The news, announced by Environment Secretary Owen Paterson in the House of Commons, has been greeted with dismay by farmers stricken by bovine tuberculosis, but with delight by anti-cull environmental groups, who have fought a high-profile campaign.
But the pilot culls in bovine TB hotspot areas of West Somerset and around Tewkesbury, will go ahead in the late spring and early summer next year, said Mr Paterson.
It was the farmer companies licensed to carry out the culls, over a six-week period and before the end of the year who contacted the Government to say they did not have enough time to complete the job – because many more badgers had been found in the cull areas than had earlier been calculated.

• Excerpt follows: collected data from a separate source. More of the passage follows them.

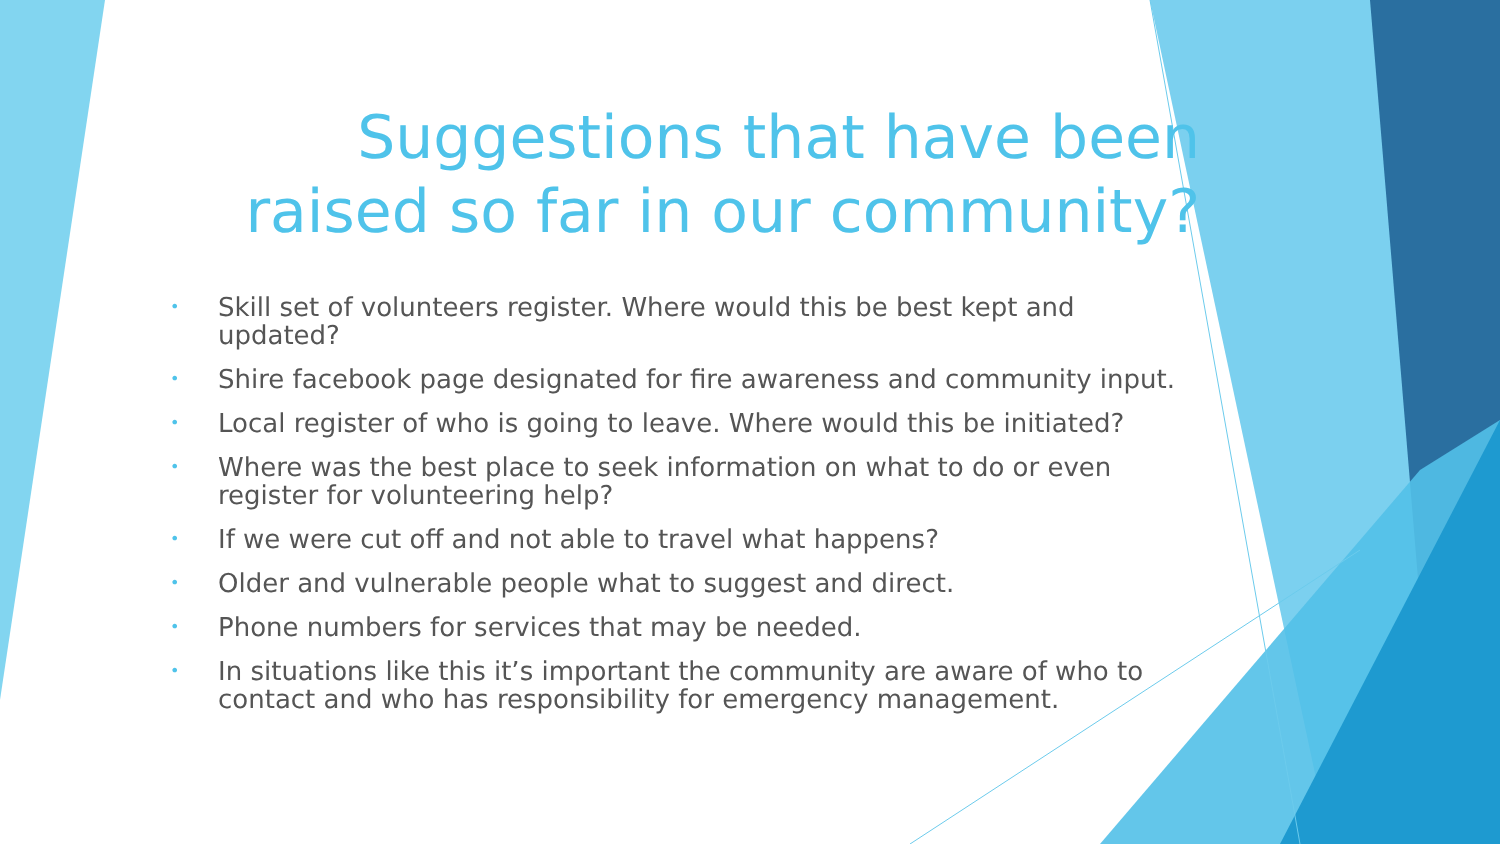Suggestions that have been raised so far in our community?
• Skill set of volunteers register. Where would this be best kept and updated?
• Shire facebook page designated for fire awareness and community input.
• Local register of who is going to leave. Where would this be initiated?
• Where was the best place to seek information on what to do or even register for volunteering help?
• If we were cut off and not able to travel what happens?
• Older and vulnerable people what to suggest and direct.
• Phone numbers for services that may be needed.
• In situations like this it’s important the community are aware of who to contact and who has responsibility for emergency management.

The news caused anguish in the Westcountry, where dairy and beef producers face the constant threat of bovine TB. Last year 26,000 cattle were culled, having failed TB tests.
"I feel very frustrated and enormously disappointed," said Okehampton dairy farmer Paul Griffith, when he heard the news. "We want to defeat bovine TB."
Joe Duckworth, of the League Against Cruel Sports, welcomed the reprieve, but urged the Government to drop the cull permanently.
"At the moment badgers are on death row for nine months. We need the Government to change the policy," he said.